The authors evaluate cultural consensus across various multilingual language models to measure how similarly cultural entities are represented across different prompt languages. Results indicate that larger models tend to achieve higher and more consistent consensus scores compared to smaller models. However, model size is not the sole determinant, as significant variations in consensus are observed among smaller models of comparable scale. The largest models in the evaluation achieve the highest and most consistent cultural consensus scores. There is substantial variation in consensus among smaller models, indicating that size is not the only influencing factor. Mistral records the lowest cultural consensus score across all tested models.

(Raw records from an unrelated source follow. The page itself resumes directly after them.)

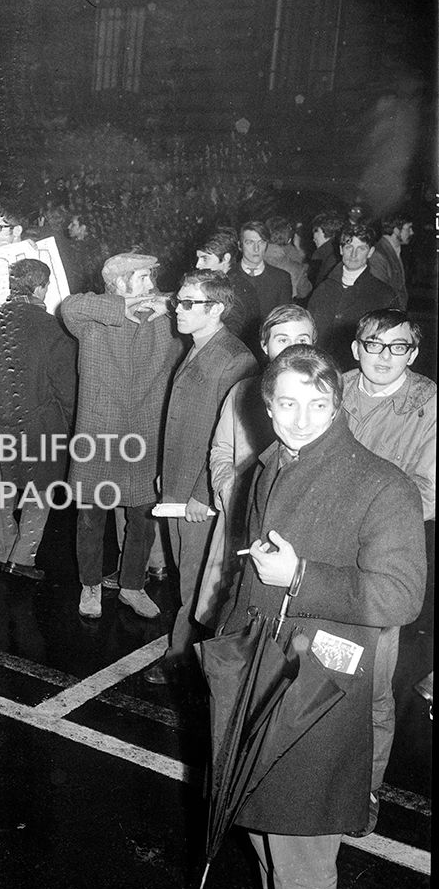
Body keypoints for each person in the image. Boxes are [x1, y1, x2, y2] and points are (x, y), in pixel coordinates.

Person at [217, 345, 425, 889]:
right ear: (268, 406)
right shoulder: (267, 466)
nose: (301, 418)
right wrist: (226, 652)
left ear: (338, 403)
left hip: (320, 692)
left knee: (302, 855)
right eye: (287, 403)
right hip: (256, 674)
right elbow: (250, 574)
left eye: (316, 403)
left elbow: (400, 596)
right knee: (258, 826)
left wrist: (303, 576)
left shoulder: (383, 485)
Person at [340, 309, 435, 834]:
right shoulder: (334, 388)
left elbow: (428, 489)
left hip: (380, 559)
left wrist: (356, 517)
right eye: (373, 344)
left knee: (371, 684)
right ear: (356, 348)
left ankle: (365, 789)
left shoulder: (428, 404)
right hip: (318, 553)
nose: (383, 356)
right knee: (313, 671)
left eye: (396, 347)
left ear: (412, 354)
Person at [145, 269, 258, 685]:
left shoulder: (234, 358)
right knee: (185, 577)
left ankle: (180, 660)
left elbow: (227, 437)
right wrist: (166, 476)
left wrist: (201, 493)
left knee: (195, 582)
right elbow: (181, 422)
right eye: (179, 300)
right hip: (179, 484)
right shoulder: (195, 347)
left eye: (189, 303)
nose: (178, 309)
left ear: (218, 309)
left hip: (201, 495)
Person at [61, 253, 179, 619]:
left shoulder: (168, 320)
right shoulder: (94, 319)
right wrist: (121, 307)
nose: (150, 284)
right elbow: (67, 306)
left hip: (146, 431)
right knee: (90, 518)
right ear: (119, 283)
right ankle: (91, 585)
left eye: (150, 277)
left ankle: (132, 586)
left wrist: (166, 304)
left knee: (143, 517)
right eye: (141, 278)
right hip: (100, 431)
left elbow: (199, 304)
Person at [196, 305, 317, 629]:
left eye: (302, 339)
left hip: (301, 527)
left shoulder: (325, 399)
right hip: (242, 518)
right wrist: (228, 487)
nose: (291, 348)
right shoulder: (242, 393)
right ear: (264, 346)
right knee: (229, 614)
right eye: (282, 339)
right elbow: (221, 448)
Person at [0, 258, 76, 580]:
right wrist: (71, 424)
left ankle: (5, 554)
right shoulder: (52, 327)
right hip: (41, 425)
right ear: (42, 287)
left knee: (3, 489)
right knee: (39, 494)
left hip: (0, 421)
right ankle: (21, 559)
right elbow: (65, 387)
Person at [309, 220, 397, 369]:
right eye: (349, 247)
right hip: (321, 368)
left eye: (361, 248)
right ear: (341, 250)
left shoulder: (384, 295)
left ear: (370, 252)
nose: (354, 254)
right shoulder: (323, 289)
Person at [195, 228, 260, 354]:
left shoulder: (232, 291)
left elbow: (229, 334)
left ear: (226, 258)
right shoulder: (231, 281)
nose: (198, 265)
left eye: (205, 259)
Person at [238, 221, 293, 321]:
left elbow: (284, 320)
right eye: (250, 242)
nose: (256, 249)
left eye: (261, 242)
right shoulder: (228, 277)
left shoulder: (281, 279)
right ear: (240, 246)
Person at [368, 213, 414, 309]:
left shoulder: (394, 251)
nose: (411, 232)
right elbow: (380, 295)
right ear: (396, 230)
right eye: (408, 228)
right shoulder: (379, 255)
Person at [264, 216, 311, 302]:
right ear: (289, 239)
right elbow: (304, 292)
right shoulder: (295, 268)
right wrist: (299, 252)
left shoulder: (252, 259)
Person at [307, 211, 343, 291]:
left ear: (327, 231)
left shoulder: (325, 257)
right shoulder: (336, 254)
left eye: (316, 231)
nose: (314, 237)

The authors evaluate cultural consensus to measure how similarly models represent cultural entities across different prompt languages. Results indicate that model size influences consensus levels, with larger models showing more consistent scores. Additionally, the analysis reveals strong intra-regional alignment, particularly among European languages and between Japanese and Korean, suggesting that shared cultural perspectives in training data shape cross-lingual representations. Model size appears to influence cultural consensus, with larger models achieving similar alignment scores across languages. European languages exhibit higher cultural consensus among themselves, suggesting shared regional perspectives in training data. Japanese and Korean show strong consensus, indicating that latent cultural connections shape cross-lingual entity representations.
The authors evaluate the performance of their entity extraction pipeline across different cultural domains in English. The results indicate that the extraction model achieves consistently high accuracy across all tested categories, demonstrating the reliability of the method for identifying cultural entities. The entity extraction model performs strongly across all cultural domains, maintaining high accuracy throughout. Categories such as Books, Music, and Transportation achieve higher extraction accuracy compared to Food and Beverages. The overall results remain consistently strong despite slight variations in performance across different domains.
The evaluation measures cultural diversity, specificity, and consensus across seven multilingual language models using entity extraction from varied prompts. Models like Llama3-8B and Mistral generate more distinct cultural entities, while DeepSeek and Qwen produce more repetitive outputs, and scaling Llama3 from 8B to 70B parameters surprisingly reduces diversity. Cultural specificity improves when prompts include explicit cultural context, with English prompts benefiting most, and neutral prompts are more specific when the prompt language matches the target country's native language. Larger models achieve higher and more consistent cultural consensus scores, though smaller models vary widely, and analysis reveals strong intra-regional alignment among European languages and between Japanese and Korean, indicating shared cultural perspectives in training data.